Work to complete -> Every entry that follows should be reproduced exactly.

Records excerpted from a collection
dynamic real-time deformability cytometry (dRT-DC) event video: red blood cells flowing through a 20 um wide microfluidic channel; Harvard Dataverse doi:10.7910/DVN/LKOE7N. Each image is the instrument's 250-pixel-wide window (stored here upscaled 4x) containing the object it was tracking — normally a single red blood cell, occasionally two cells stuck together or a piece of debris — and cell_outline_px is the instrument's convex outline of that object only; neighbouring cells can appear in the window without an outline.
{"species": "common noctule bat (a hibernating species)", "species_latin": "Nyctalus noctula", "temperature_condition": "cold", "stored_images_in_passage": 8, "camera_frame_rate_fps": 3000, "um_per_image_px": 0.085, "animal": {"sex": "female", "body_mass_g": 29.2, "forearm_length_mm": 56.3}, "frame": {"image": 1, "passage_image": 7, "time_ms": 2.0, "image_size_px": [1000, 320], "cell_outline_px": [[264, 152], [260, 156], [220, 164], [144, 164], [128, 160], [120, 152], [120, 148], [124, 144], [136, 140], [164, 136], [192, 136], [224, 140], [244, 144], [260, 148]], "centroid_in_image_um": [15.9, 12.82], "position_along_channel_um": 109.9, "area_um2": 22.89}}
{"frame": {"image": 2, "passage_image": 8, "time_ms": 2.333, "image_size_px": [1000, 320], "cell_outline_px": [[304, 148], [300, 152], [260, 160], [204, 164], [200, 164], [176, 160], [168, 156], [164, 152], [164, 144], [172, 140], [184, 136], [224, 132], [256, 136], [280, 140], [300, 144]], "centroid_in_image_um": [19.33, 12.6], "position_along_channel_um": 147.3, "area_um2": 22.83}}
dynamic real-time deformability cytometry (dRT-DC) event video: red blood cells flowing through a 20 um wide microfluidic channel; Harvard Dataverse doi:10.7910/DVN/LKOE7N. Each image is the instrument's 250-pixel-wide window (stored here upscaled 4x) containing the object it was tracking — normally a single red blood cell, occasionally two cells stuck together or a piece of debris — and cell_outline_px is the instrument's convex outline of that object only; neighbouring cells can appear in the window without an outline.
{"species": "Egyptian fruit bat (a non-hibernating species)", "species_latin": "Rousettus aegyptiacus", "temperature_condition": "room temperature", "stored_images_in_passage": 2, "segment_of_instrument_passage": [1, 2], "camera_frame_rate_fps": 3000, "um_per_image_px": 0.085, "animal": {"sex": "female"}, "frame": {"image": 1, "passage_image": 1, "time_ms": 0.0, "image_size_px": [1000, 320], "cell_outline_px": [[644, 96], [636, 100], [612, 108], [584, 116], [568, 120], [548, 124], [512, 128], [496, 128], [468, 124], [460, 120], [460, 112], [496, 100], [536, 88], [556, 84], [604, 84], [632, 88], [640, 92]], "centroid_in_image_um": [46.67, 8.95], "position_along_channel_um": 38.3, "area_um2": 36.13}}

The reply ->
dynamic real-time deformability cytometry (dRT-DC) event video: red blood cells flowing through a 20 um wide microfluidic channel; Harvard Dataverse doi:10.7910/DVN/LKOE7N. Each image is the instrument's 250-pixel-wide window (stored here upscaled 4x) containing the object it was tracking — normally a single red blood cell, occasionally two cells stuck together or a piece of debris — and cell_outline_px is the instrument's convex outline of that object only; neighbouring cells can appear in the window without an outline.
{"species": "common noctule bat (a hibernating species)", "species_latin": "Nyctalus noctula", "temperature_condition": "cold", "stored_images_in_passage": 8, "camera_frame_rate_fps": 3000, "um_per_image_px": 0.085, "animal": {"sex": "female", "body_mass_g": 29.2, "forearm_length_mm": 56.3}, "frame": {"image": 1, "passage_image": 7, "time_ms": 2.0, "image_size_px": [1000, 320], "cell_outline_px": [[264, 152], [260, 156], [220, 164], [144, 164], [128, 160], [120, 152], [120, 148], [124, 144], [136, 140], [164, 136], [192, 136], [224, 140], [244, 144], [260, 148]], "centroid_in_image_um": [15.9, 12.82], "position_along_channel_um": 109.9, "area_um2": 22.89}}
{"frame": {"image": 2, "passage_image": 8, "time_ms": 2.333, "image_size_px": [1000, 320], "cell_outline_px": [[304, 148], [300, 152], [260, 160], [204, 164], [200, 164], [176, 160], [168, 156], [164, 152], [164, 144], [172, 140], [184, 136], [224, 132], [256, 136], [280, 140], [300, 144]], "centroid_in_image_um": [19.33, 12.6], "position_along_channel_um": 147.3, "area_um2": 22.83}}
dynamic real-time deformability cytometry (dRT-DC) event video: red blood cells flowing through a 20 um wide microfluidic channel; Harvard Dataverse doi:10.7910/DVN/LKOE7N. Each image is the instrument's 250-pixel-wide window (stored here upscaled 4x) containing the object it was tracking — normally a single red blood cell, occasionally two cells stuck together or a piece of debris — and cell_outline_px is the instrument's convex outline of that object only; neighbouring cells can appear in the window without an outline.
{"species": "Egyptian fruit bat (a non-hibernating species)", "species_latin": "Rousettus aegyptiacus", "temperature_condition": "room temperature", "stored_images_in_passage": 2, "segment_of_instrument_passage": [1, 2], "camera_frame_rate_fps": 3000, "um_per_image_px": 0.085, "animal": {"sex": "female"}, "frame": {"image": 1, "passage_image": 1, "time_ms": 0.0, "image_size_px": [1000, 320], "cell_outline_px": [[644, 96], [636, 100], [612, 108], [584, 116], [568, 120], [548, 124], [512, 128], [496, 128], [468, 124], [460, 120], [460, 112], [496, 100], [536, 88], [556, 84], [604, 84], [632, 88], [640, 92]], "centroid_in_image_um": [46.67, 8.95], "position_along_channel_um": 38.3, "area_um2": 36.13}}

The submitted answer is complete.